Cobh is a major transatlantic port and it is where nearly half of the Irish emigrants departed from Ireland on their way to North America. This statue along the waterfront is of Annie Moore and her brothers. They emigrated from this port in 1892 and Annie Moore was the first recorded immigrant to process through Ellis Island.
Cobh was also the final port of the Titanic before it set sail to cross the Atlantic. 123 passengers boarded the ship from this port. They entered through the White Star Line building and then boarded tenders which took them to the ship. Only 44 of these passengers survived. The White Star Line building is now home to a Titanic Museum.
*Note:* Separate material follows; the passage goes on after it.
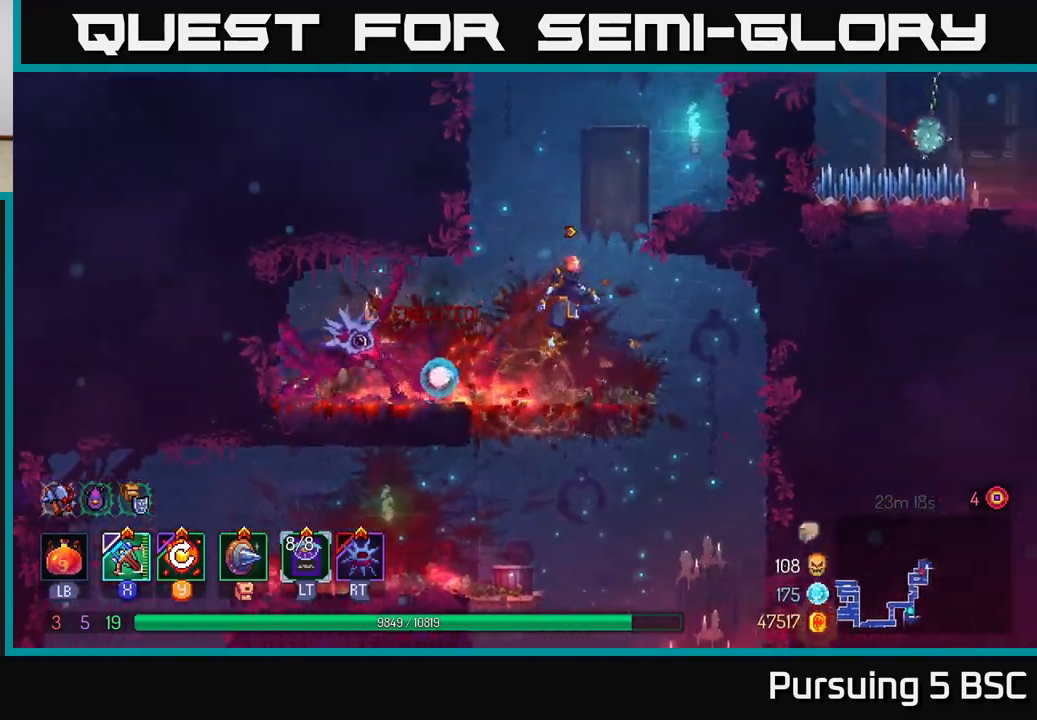
{"buttons": [], "left_stick": "center", "right_stick": "center", "events": [[67, "A", "down"], [217, "A", "up"], [383, "left_stick", "center"]]}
This year marks the 100th anniversary of the sinking of the Titanic.
Plaques like these can be found outside businesses (and inside souvenir shops) all over Cobh.
Another tragedy, the Lusitania was sunk by a German U-Boat off the Old Head of Kinsale while en route to Liverpool in 1915. 1,198 passengers died, while 700 were rescued. The survivors and victims were brought to Cobh, and over one hundred lie buried in the Old Church Cemetery just north of the town. The Lusitania Peace memorial is located in Casement Square.
St. Colman’s Cathedral sits on a high point in the town and it is one of the tallest buildings in Ireland. While we were there, we were able to hear the carillon church bells being played. The music was wonderful and after a short walk up the hill and into the church we were able to watch the woman playing the carillon live via a video screen. The batons (keys) of the carillon are arranged similar to the keys on a piano. However, she had to exert far more energy to strike the batons than a pianist would have to, to hit the keys of a piano. It required the palms of her hands or even fists to press the batons.
After the carillon was doing being played, we left Cobh and headed back to Adare. Rather than going out to a pub again, we decided to find out what Chinese food tasted like in Ireland. For some silly reason, I have always gotten a kick out of the fact that they call it “take-away” rather than “take-out.” So, in order to get the full experience, I wanted to order take-away. We found a menu online for the Golden Dragon in Adare and then we went to pick up our take-away. It was pretty similar to Chinese food at home, but I think I like our Chinese take-out a bit more. Besides, they didn’t give us any fortune cookies; just these weird styrofoam-looking cracker things. Now that I think about it, we probably should have taken a picture of those.